The fashion industry has been known to tear down anything that might stand in its way. Ripe for a change, the conversation at the New York fabric fairs last week centered on sustainability and that message carried on throughout the convention including Texworld USA and Functional Fabric Fair which ran for three days at the Javits Center.
Making responsible textiles a priority, Messe Frankfurt’s Texworld introduced Fashionsustain, a one-day conference boosting the voices of those rolling up their sleeves in an effort to make a difference in the industry's carbon footprint. “Everyone has a dirty supply chain,” said Karen Newman of the United Nations in the discussion panel of Transparency & Traceability, while the host of the panel Maggie Kervick went on to explain that brands and their manufacturing stories “are being told whether you like it or not.” Juliette Barre introduced Source Map, a platform for corporations to create deeper relationships between producers and their supply chain. It’s worth noting that VF brands Timberland, Vans and Jansport have since publicized their Source Map Chains. Leslie Ferrick, Athleta’s senior manager of fabric and sourcing, shared that its sustainable materials have seen a jump from “30% to 80% increase within the last three years,” proving that the sustainable initiative may not be so fleeting.
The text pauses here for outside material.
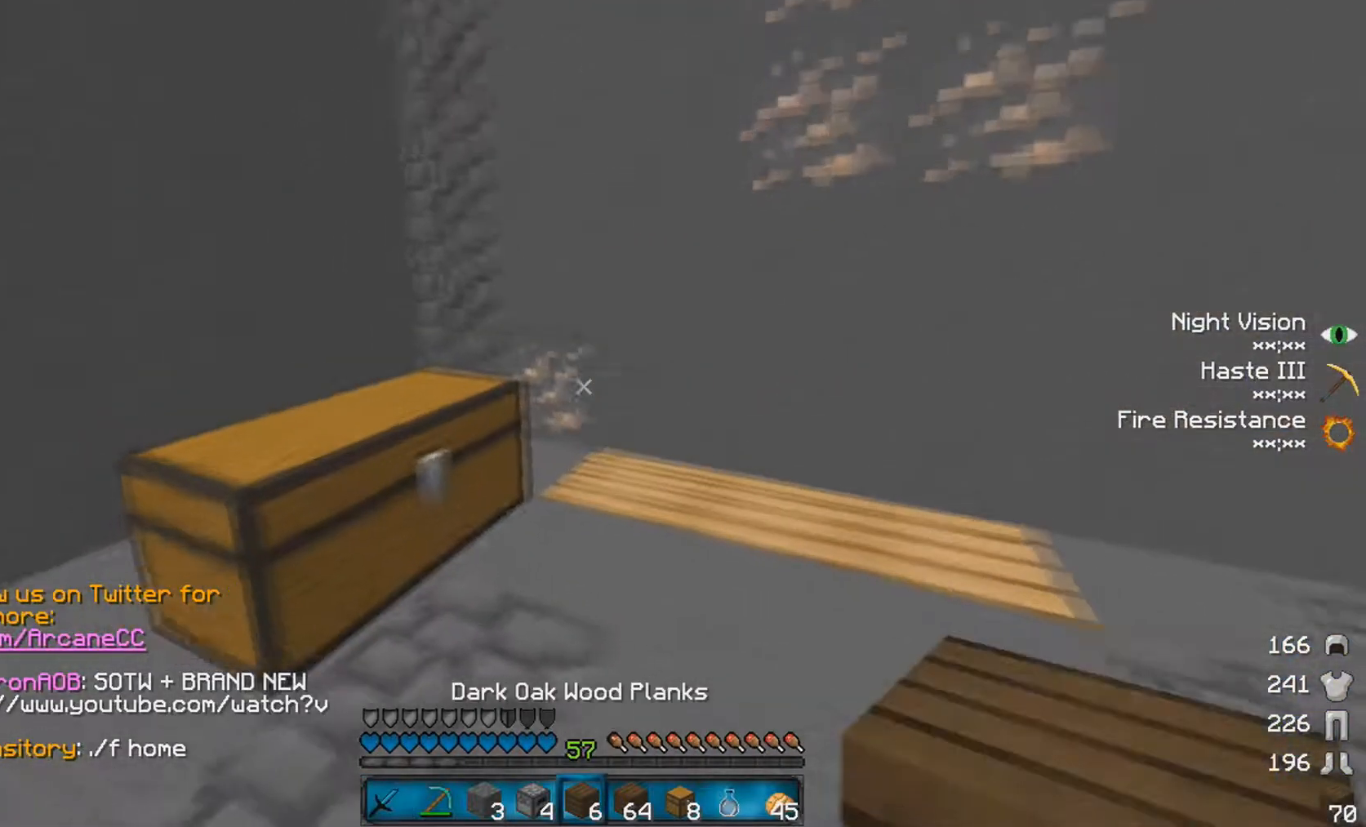
{"keys": [], "mouse": [], "events": []}
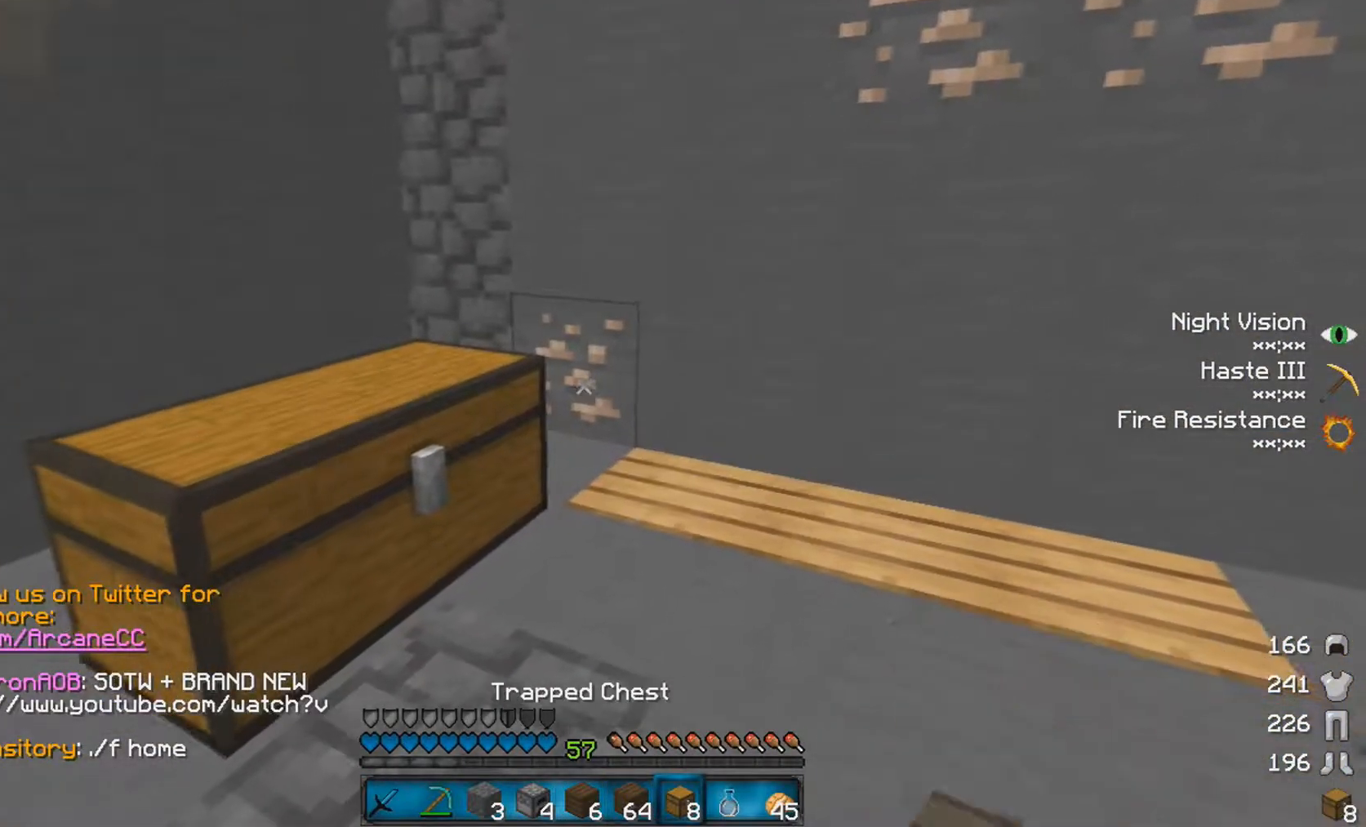
{"keys": ["a"], "mouse": [], "events": [[317, "a", "down"]]}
Attendees were given insight on the trends for autumn/ winter 2020 presented by Louis Gèrin and Grégory Lamaud. The season according to Gèrin and Lamaud will consist of explosive mixed themes including Apocalyptic Fascination and Immemorial Spell; a new world concept where red heat collides with aqua blue cold colors. Synthetic Dazzle and Astral Ecstasy showcased a mystical palette of matte and shiny metallics. Collectively the inspiration represents a balance of the end, and a new beginning. A world fighting against its past, while simultaneously pushing towards its future.
Concluding the show’s three-day run, Mozartex Co. offered an array of eco-friendly and Tencel organic denim. Nancheng Industrial fabrics showed soft-to-the-touch Baby cotton twill from Fuji, China. Camouflage prints and metallics hung at DH Innovative and Pursue. The busiest aisles of the massive show were those occupied by the discussion panels, and conversation booths such as Helpsy and Global Fashion Exchange (GFX), where designers and trend forecasters discussed recycled apparel and clothing swap events.
Functional Fabric Fair
For a more intimate approach, the Functional Fabric Fair housed a broad arrange of Made in USA and performance fabrics. Companies proved to do more with recycled materials and organic cotton standard (OCS).
More than “25% of the business” at Texollini has derived from recycled polyester and nylon says director of merchandising Sherry Wood. “Everyone wants recycled materials and Made in the USA product but it all comes down to cost.” Specializing in Lycra fabrics, Woods explains that “customers are looking to tell a story to their consumers, so we’re looking to expand our recycled materials.”
Waterproof wash waxed was offered at Halley Stevensons, a Scotland-based brand that specializes in products that are made to last. “We’re not interested in fast fashion,” says James Campbell, the company's managing director. “Buyers want to know the process of our wax; we use a natural petroleum for a non-breakable finish and a two of one die ratio.” Baltic Works also offers a long lasting Organic Cotton Standard that last 14 to 15 years.
Standout booth Arktis Endurance offered polyurethane and cotton ribstock in contemporary camo prints designed inside the company’s ArkAir military autumn/ winter 2019 collection featuring a waterproof smock and parka shown in a shadow cam.
In short, both shows proved that once you get over the fact that you have to change, there is a newness to be found in even the smallest steps towards that goal.